The risks involved in some estates may make individual executors nervous especially if business, environmental and liability issues exist. If no one else is available, use a trust company or professional adviser. Professionals must have the time, inclination and not delegate work to others. As an alternative, it may be cheaper to hire experts on a fee- forservice basis.
10. Name only those you trust
Executors don’t usually come with experience. They must, however, be trustworthy and able to balance a cheque book. Should you consider your niece Sherri because she is graduating with an MBA? She may have more skills than you need. What’s more important is if she is reliable and lives close enough to help.
11. It’s okay to multi-task
You can give one person more than one role in your estate planning. My wife is my estate trustee and beneficiary. The person you name as your proxy, agent or attorney for property has the same qualities you want in an executor. Your lawyer can explain how you can put in a system of checks and balances to minimize possible abuse by someone expected to protect your estate.
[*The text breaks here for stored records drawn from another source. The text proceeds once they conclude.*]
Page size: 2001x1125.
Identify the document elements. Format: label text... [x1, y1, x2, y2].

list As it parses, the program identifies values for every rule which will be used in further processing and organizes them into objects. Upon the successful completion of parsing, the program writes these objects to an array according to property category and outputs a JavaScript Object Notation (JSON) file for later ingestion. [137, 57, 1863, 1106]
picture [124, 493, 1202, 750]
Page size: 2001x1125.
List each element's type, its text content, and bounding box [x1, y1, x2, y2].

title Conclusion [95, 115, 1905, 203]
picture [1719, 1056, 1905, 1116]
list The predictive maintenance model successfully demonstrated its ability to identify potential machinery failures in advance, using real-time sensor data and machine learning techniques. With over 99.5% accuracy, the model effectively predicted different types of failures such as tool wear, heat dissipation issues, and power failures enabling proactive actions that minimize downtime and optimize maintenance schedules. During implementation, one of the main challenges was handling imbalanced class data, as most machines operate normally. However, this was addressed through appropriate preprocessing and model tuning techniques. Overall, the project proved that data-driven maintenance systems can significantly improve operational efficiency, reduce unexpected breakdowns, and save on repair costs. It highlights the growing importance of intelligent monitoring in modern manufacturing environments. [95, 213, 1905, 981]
12. Protect your executor from lawsuits
What if the market crashes, an accident destroys a valuable asset or a business loses money? Executors can be blamed or sued for the losses. Make sure your will covers these contingencies for executors who act reasonably. An experienced estate lawyer can include clauses in your will to protect executors. Otherwise, they may renounce their position and refuse to act.
Leave an estate guidebook
Your executor needs information on where to find your will, any special instructions and your estate inventory. You cannot imagine how much time can be lost looking for financial information or worrying about funeral arrangements. Putting your affairs in order gives executors a road map to move ahead.
Executor’s To-Do List
If executors breach their duties or fail to protect the estate, they can be sued. If you are acting as an executor, check with a lawyer to ensure you are properly authorized under the will to avoid any liability.
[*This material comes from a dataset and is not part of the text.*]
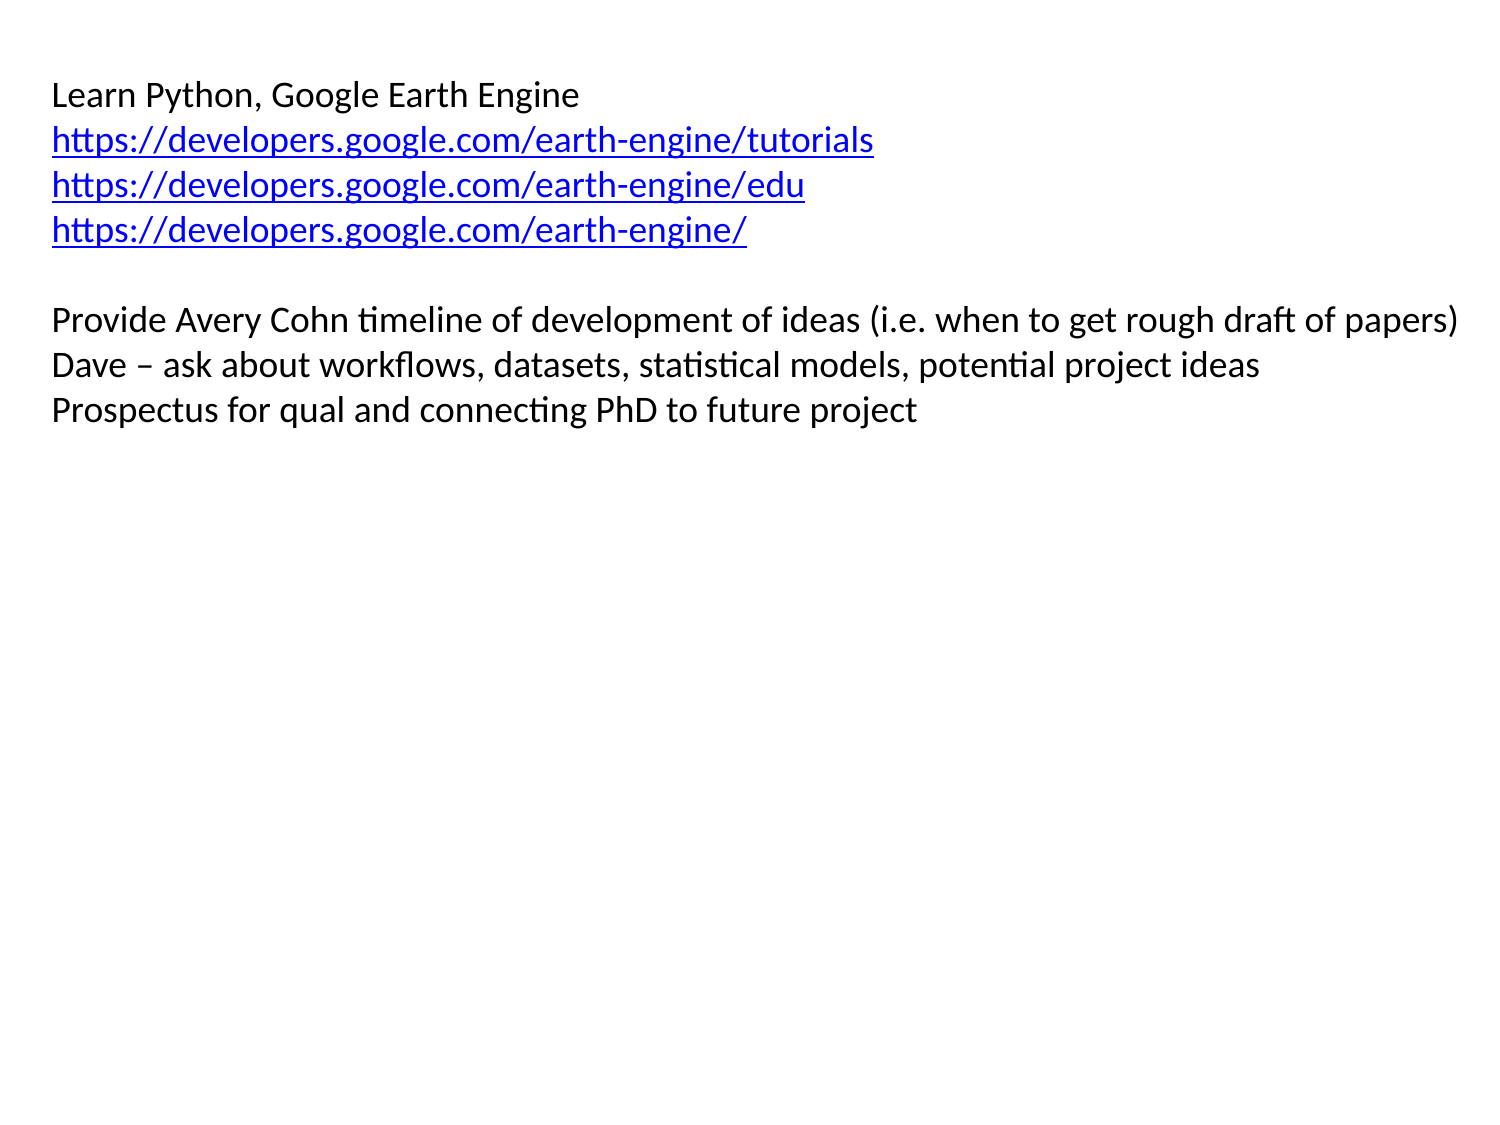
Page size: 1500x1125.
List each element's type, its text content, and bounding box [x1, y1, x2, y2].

text_box Learn Python, Google Earth Engine https://developers.google.com/earth-engine/tutorials https://developers.google.com/earth-engine/edu https://developers.google.com/earth-engine/ Provide Avery Cohn timeline of development of ideas (i.e. when to get rough draft of papers) Dave – ask about workflows, datasets, statistical models, potential project ideas Prospectus for qual and connecting PhD to future project [36, 63, 1476, 438]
An executor’s responsibilities include:
1. Find original will and any codicils amending it.
2. Confirm with your lawyer that the will is valid.
3. Secure valuables, appraise and preserve the business (if any) and protect the house by changing the locks.
4. Arrange funeral and notify next of kin.
5. Protect all property and notify the insurance company to insure theft and fire coverage.
6. Hire a lawyer to obtain probate if necessary.
7. Prepare inventory and appraisals of deceased’s assets.
8. Identify debts and cancel credit if appropriate.
9. Get investment, legal, business or tax advice.
10. Pay all bills, taxes and creditors.
11. Sell or distribute assets to beneficiaries.
12. Have beneficiaries approve and release you from any claims. Be sure to get their agreement in writing.